WHAT TO WORK ON = Would you return the listing exactly as written, apart from its pictures?

MATERIAL PROVIDED =
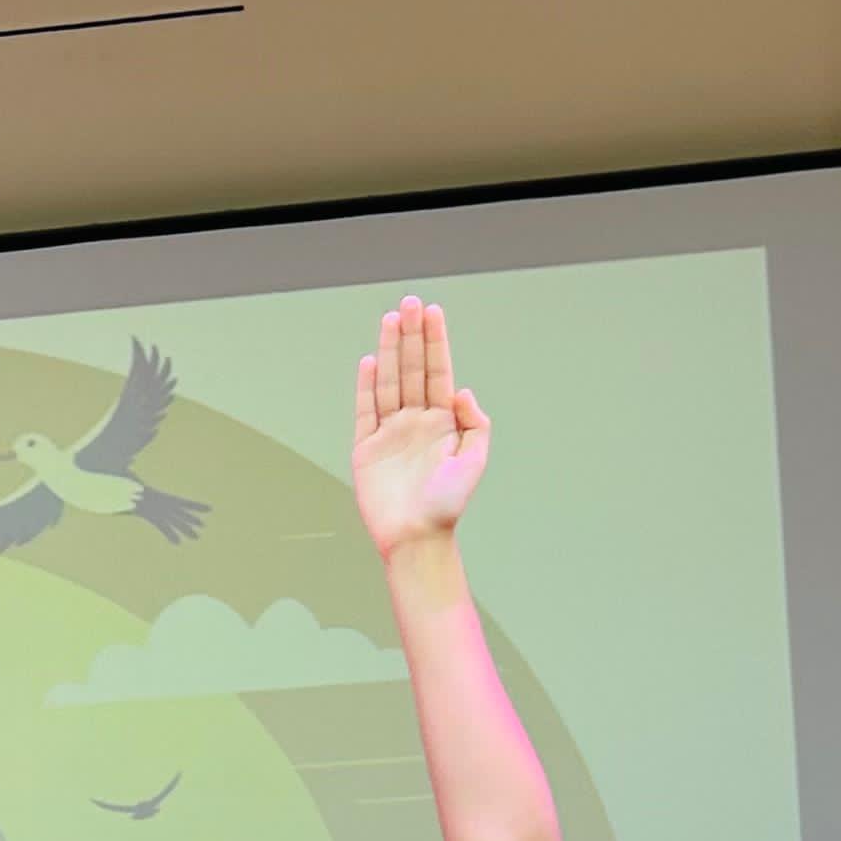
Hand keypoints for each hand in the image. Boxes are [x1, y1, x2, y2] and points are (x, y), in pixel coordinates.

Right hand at [348, 298, 491, 556]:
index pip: (437, 371)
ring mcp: (390, 432)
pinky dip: (366, 386)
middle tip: (410, 303)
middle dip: (411, 336)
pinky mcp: (366, 448)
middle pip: (411, 369)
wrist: (416, 538)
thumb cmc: (447, 505)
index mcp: (442, 421)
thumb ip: (474, 423)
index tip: (433, 311)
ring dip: (389, 351)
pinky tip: (369, 361)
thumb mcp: (474, 461)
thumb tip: (462, 391)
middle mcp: (415, 421)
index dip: (435, 342)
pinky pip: (365, 410)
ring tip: (391, 320)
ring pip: (388, 382)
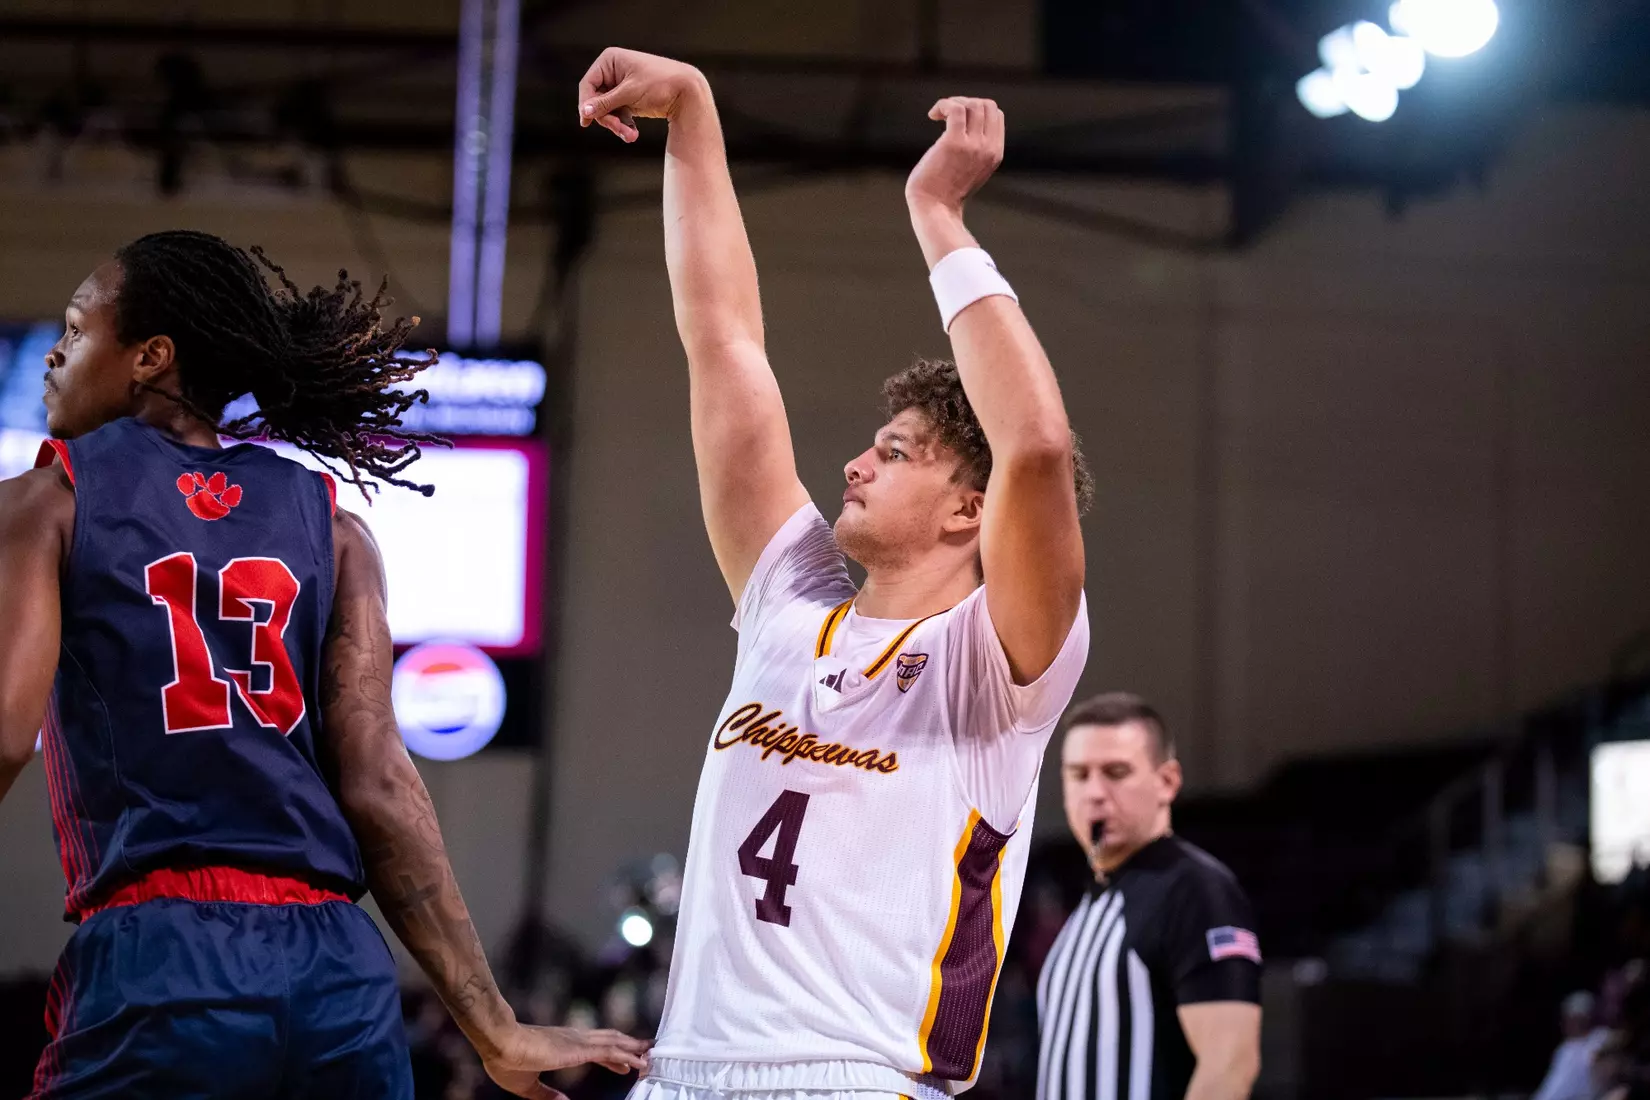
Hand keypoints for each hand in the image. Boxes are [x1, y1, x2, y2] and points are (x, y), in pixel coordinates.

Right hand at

ANSWER TO THIS PROBLEM =
Hand keypoints for each hand in the image. Boxes are [x1, y1, x2, y2] and points are (x, y), in pixel coordinates.

Right hand at [348, 298, 491, 556]:
index pip: (437, 371)
ring mcp: (390, 432)
pinky dip: (366, 386)
middle tip: (410, 303)
middle dip: (411, 336)
pinky mcp: (366, 448)
middle pip: (411, 369)
wrist: (416, 538)
thumb cmc: (447, 505)
index mcp: (442, 421)
thumb ip: (474, 423)
index tip: (433, 311)
ring dip: (389, 351)
pinky tip: (369, 361)
thumb mcp: (474, 461)
thumb tip: (462, 391)
middle mcp: (415, 421)
index dip: (435, 342)
pinky pip: (365, 410)
ring tip: (391, 320)
ring pip: (388, 382)
Hand keypoints for each hand in the image. Boxes are [x1, y1, x2, y2] and points are (x, y), in pixel coordinates.

Right hand at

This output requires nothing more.